Abstract:We examine model specification in regime-switching continuous-time diffusions for modeling S&P 500 Volatility Index (VIX). Our investigation is carried out under two nonlinear diffusion frameworks, the NLDCEV and the CIRCEV frameworks, and our focus is on the nonlinearity in regime-dependent drift and diffusion terms, the switching components, and the endogeneity in regime changes. While we find strong evidence of regime-switching effects, models with a switching diffusion term capture the VIX dynamics considerably better than models with only a switching drift, confirming the presence and importance of volatility regimes. Strong evidence of nonlinear endogeneity in regime changes is also detected. Meanwhile, we find significant nonlinearity in the regime-dependent diffusion specification, suggesting that the nonlinearity in the VIX dynamics cannot be accounted for by regime-switching effects alone. Finally, we find that models based on the CIRCEV specification are significantly closer to the true data generating process of VIX than models based on the NLDCEV specification uniformly across all regime-switching specifications.

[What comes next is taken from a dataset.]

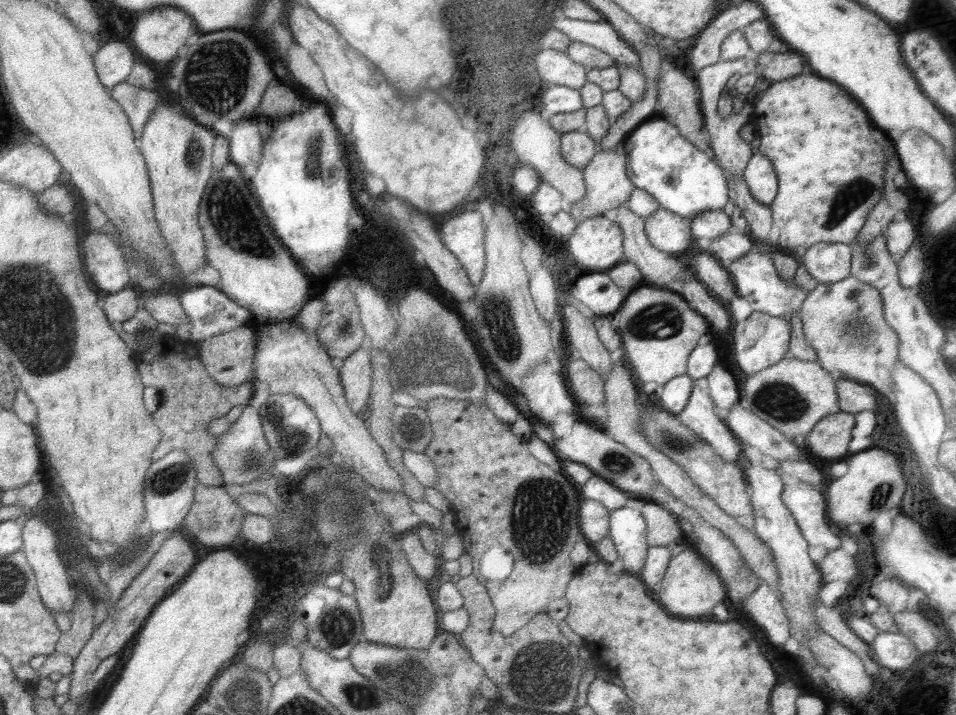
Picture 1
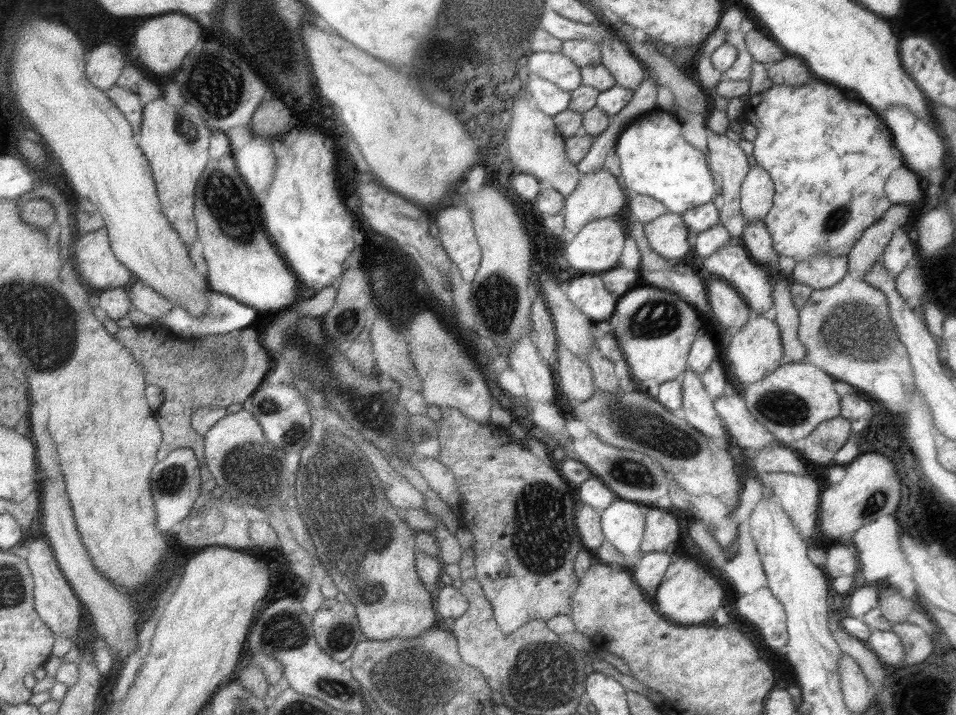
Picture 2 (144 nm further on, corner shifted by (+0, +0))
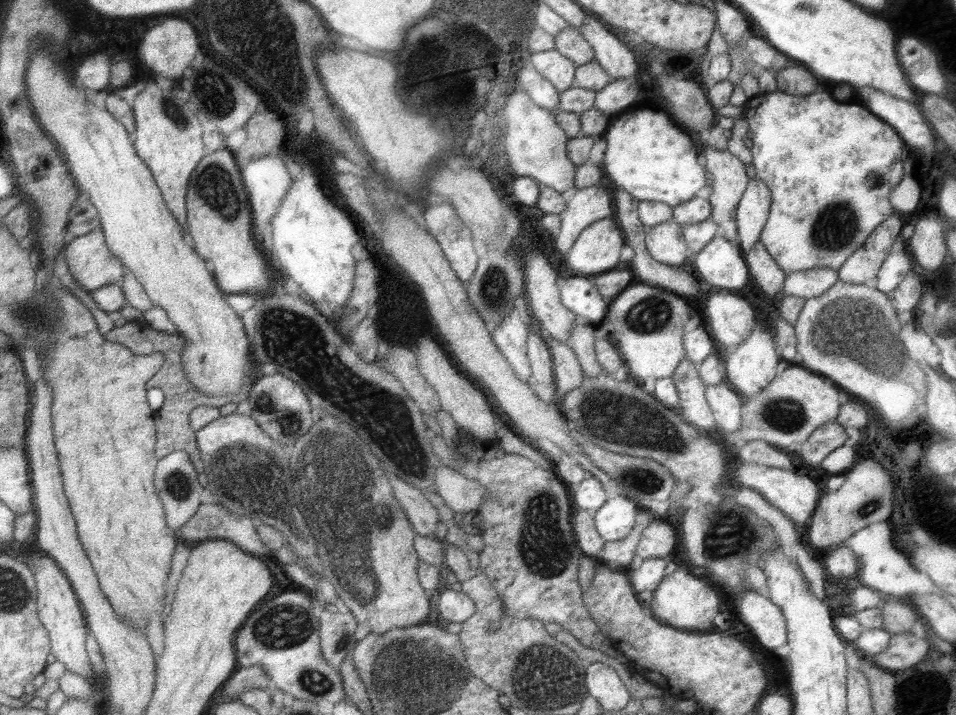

5. A transitional Markov switching autoregressive model

Author:Cheng, J


Abstract:This paper is concerned with properties of a transitional Markov switching autoregressive (TMSAR) model, together with its maximum-likelihood estimation and inference. We extend existing MSAR models by allowing dependence of AR parameters on hidden states at time points prior to the current time t. A stationary solution is given and expressions for the theoretical autocovariance function are derived. Two time series are analyzed and the new model outperforms two existing MSAR models in terms of maximized log-likelihood, residual correlations, and one-step-ahead forecasting performance. The new model also gives more regime changes in agreement with real events.